I didn’t always know I had gotten fat. For many years I lied about what was on the scale, how my clothes fit and what I ate. I didn’t do it to be “sneaky” but instead I did it because I was ashamed of how big I had gotten. None of my “friends”, family or co-workers would tell me how out of control my weight had gottenm instead they encouraged me to keep hiding and lying by saying things like, “girl you’re not that big!” To them I may not of been big but for my petite 5’5 frame, 195 pounds was a WHOLE lot of weight. Normally I should ideally fit into a size 8 but I had gotten up to a size 14/16!
Other than my face (and stomach) most people did not realize I weighed that much because I was SOLID. My legs were solid, my bottom was wide (and big) and I covered well in my nicely tailored clothing from stores like Banana Republic.
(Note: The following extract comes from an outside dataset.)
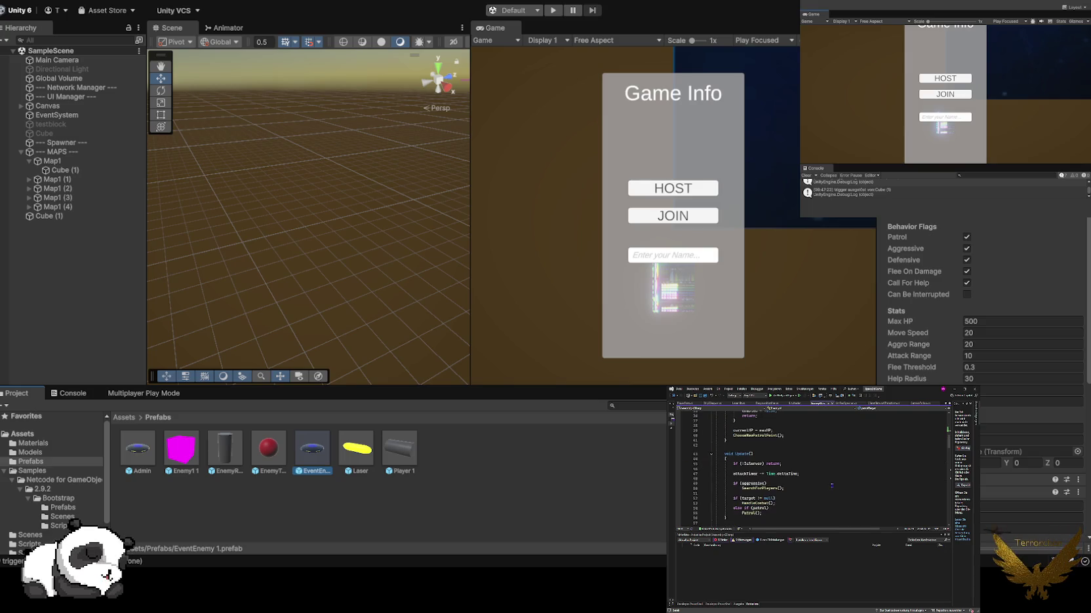
scroll(835, 485, down, 3)
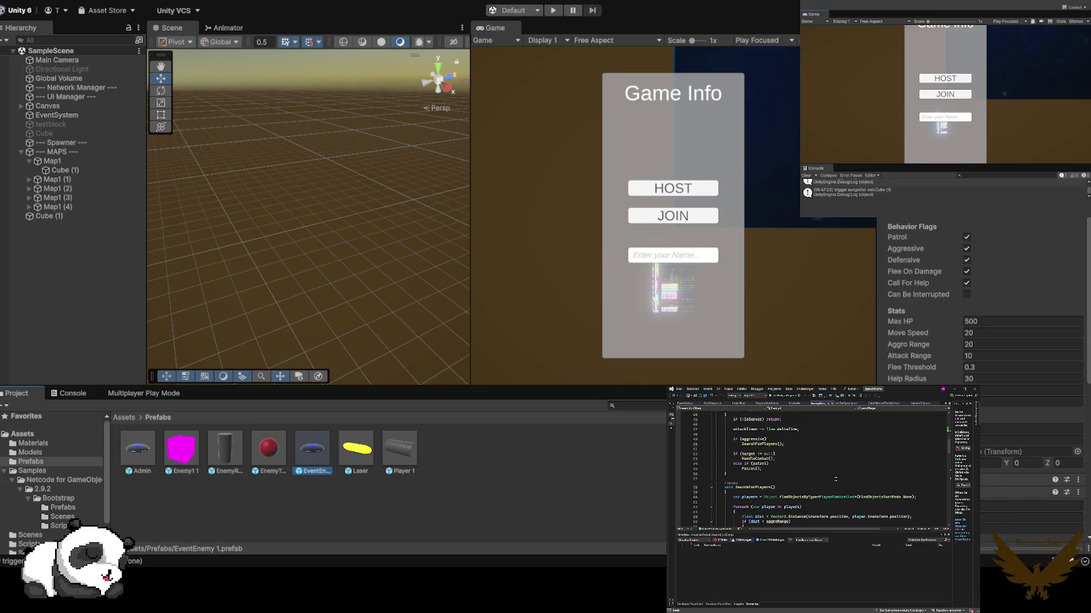
scroll(835, 479, down, 2)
If I wanted to feel slim I’d simply wear a pair of my trusty old spanks and “keep it moving”. THings were fine until I got pregnant with my 3rd child and the weight kept piling on. By the time I gave birth and lost all of the pregnancy fluid I was 225 pounds. But I still didn’t see it. I didn’t realize how big I had gotten until I was asked to be in a wedding of a childhood friend and I happened to look at the wedding pictures. I was HUGE! My arms were huge, my breasts were huge–I looked like a swollen Oompa Lumpa from Charlie and the Chocolate Factory.
I was soo angry at myself. How did an overall fit person allow themeselves to neglect their health so much? I used to run track and play sports and as of 2010 I could barely make it up a flight of stairs. At first I was depressed and continued to eat my fast food meals until one day, on the edge I decided “enough was enough”. I began to crawl, walk and then run and almost two years later I’ve completed 2 half marathons several 5ks and 10ks. Now I am down 32 pounds, have lost countless inches all over my whole body and have a whole new “outlook” on life.
Why am I bringing up all of this? Because this weekend as I was waiting on my boxing class to start, I thought about how FAR I’ve come. I used to eat fast food at least 5 times a week now I’m splurging if I eat out once a week. I used to get winded walking one mile, now I can survive running speed intervals in blazing 90 degree Atlanta weather and an hour and half boxing class. You see a lot of time I beat myself up because I’m not the size I want to be or my stomach is not as flat as it should be but that’s the wrong attitude to have–and that’s why I have NOT been able to break through this plateau. I’ll get depressed and stop the machine of my fitness. This weekend I had an ephiphany–I am good enough and I have ALL that it takes to breakthrough my fitness fears. I can learn to swim, I can finish a triathlon, I can compete in a fitness competition, I can do a full marathon! Yes, me!
No, I’m not going to start some crazy new fitness or diet plan, instead I’m going to BE CONSISTENT and continue to eat clean, exercise as much as possible, think positive and drink a gallon of water daily. I owe it to myself and my family. So for all of my Facebook, Twitter, Instagram(bossygirl1980) and YouTube fans, self assess and see if you’re healthy or not. If your not, stop making excuses and just do it. There will be good and bad days–that comes with the territory of getting your fitness together. Stop complaining about how hard it is to get in shape, we’ve all been there. Instead look in the mirror and have an honest conversation with yourself. I did– and then (and only then) did I realized I was fat and DO SOMETHING ABOUT IT.